Back to the scope -- pre and post processing of events and patterns are not part of the event processing system, and typically done in different technologies. This does not say that they are not important, sometimes the pre-processing of events is more complicated than the event processing, especially since it is hard-code.

More on this - later

Tuesday, April 7, 2009

"Complex Event Processing poised to growth" in IEEE Computer

IEEE Computer, the flagship magazine of IEEE Computer society, publishes in the April issue an article entitled: "Complex Event Processing poised to growth" by Neal Leavitt, under the section "industry trends". The magazine, which has relatively large distribution, explains the basic concepts and trends of event processing, and cite some of the EPTS steering committee members like active John Morrell from Aleri, Alan Lundberg from TIBCO, David Luckham, Roy Schulte from Gartner and myself. It also cits some other people in the community. EPTS is also mentioned explicitly. The fact that one of the popular professional magazines chose to dedicate and article, indicates a growing interest in the area, and this is just one indication. As I noted before, the February issue of International Journal of Banking Systems, which is a specific industry journal, has published an article on "event horizon". Enjoy !

Sunday, April 5, 2009

On the "Return on Investment" in Event Processing

As part of the orders that I got from my physician, to which I am humbly comply, is to spend around one hour walking every day, if I have time I am doing it outside, if not I am doing it at home on an electric walker. Yesterday I walked around, not far from home, and decided to take a shortcut via a woodland, not far from home, but not a familiar one, I saw a trail that seemed to go up in the hill, where the top of the hill was supposed to lead me back to somewhere in my neighborhood, there was a split in the trail and I chose a random one, and after five minutes realized that it leads to a dead end, however, I did not feel like going down, so I continued to climb up and pave the way among bushes, fallen trees etc -- quite irresponsible of me, especially as it was getting dark outside -- after 40 minutes of wondering I saw the back yard of an house, navigated there, and got safe and sound indeed to somewhere in the neighborhood. Somehow felt as return to childhood -- but not for long.

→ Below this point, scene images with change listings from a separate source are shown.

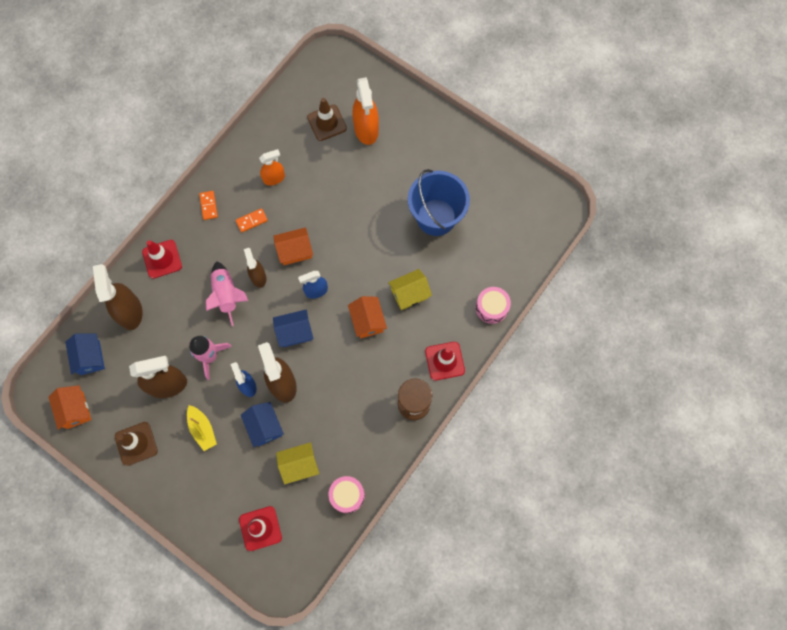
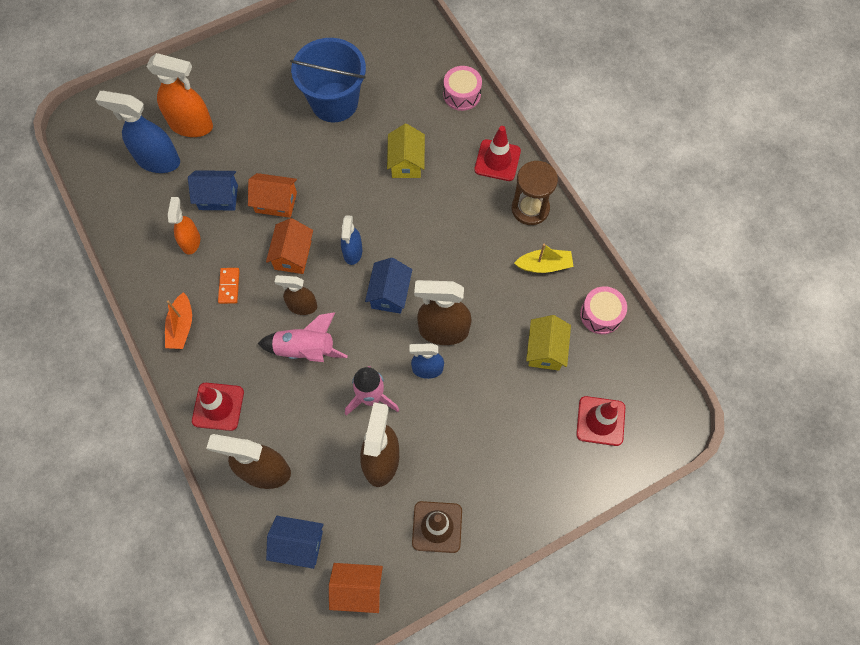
camera: 65 degrees left, 5 degrees down
yellow boat [187,405,217,451] -> yellow boat moved to [514,244,574,273]
orange domino [199,191,218,220] -> orange boat [165,292,192,349]
blue house [241,402,284,447] -> blue house moved to [188,170,238,211]
brown traffic cone [307,98,347,141] -> blue spray bottle [95,91,180,173]
orange house [348,296,387,338] -> orange house moved to [248,173,297,218]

Anyway, today I would like to write something about the "Return on Investment" in event processing.

Mark Palmer, the current CEO of Streambase, has recently blogged about the fact that CEP is not about "feeds and speed" but about "ease of use", it is actually refreshing to see it from a Streambase person, since in the past some Streambase people claimed that the only reason to use a CEP engine is due to its scalability properties. Actually I have written one of my first postings on this Blog, entitled "the mythical event per second" saying something about it. I agree that there are some applications that require to satisfy high throughput or any other QOS metrics as a crucial requirement, but this is a secondary ROI type. The major one is providing abstractions that reduces the cost of the development and consequently the maintenance of event-driven applications. This is similar to what the DBMS discipline provides us -- as a grey-bearded old timer who is not completely senile, I still remember the times we have worked with file systems, DBMS provided many abstractions that makes the data oriented applications much easier to develop. The same goes for event processing, I am constantly saying to people who ask -- is there something new in event processing ? the answer is -- not really, event processing were hard-coded within regular programming for ages, however, since traditional programming languages and environments were not created to process events, the manual work required is quite substantial. The reduction in cost relative to hard coding can be substantial, and some customers have estimated it in 75% reduction. It will be interesting to do an empirical study about it, probably a challenge for our EPTS use case work group. More about ROI -- at later posts.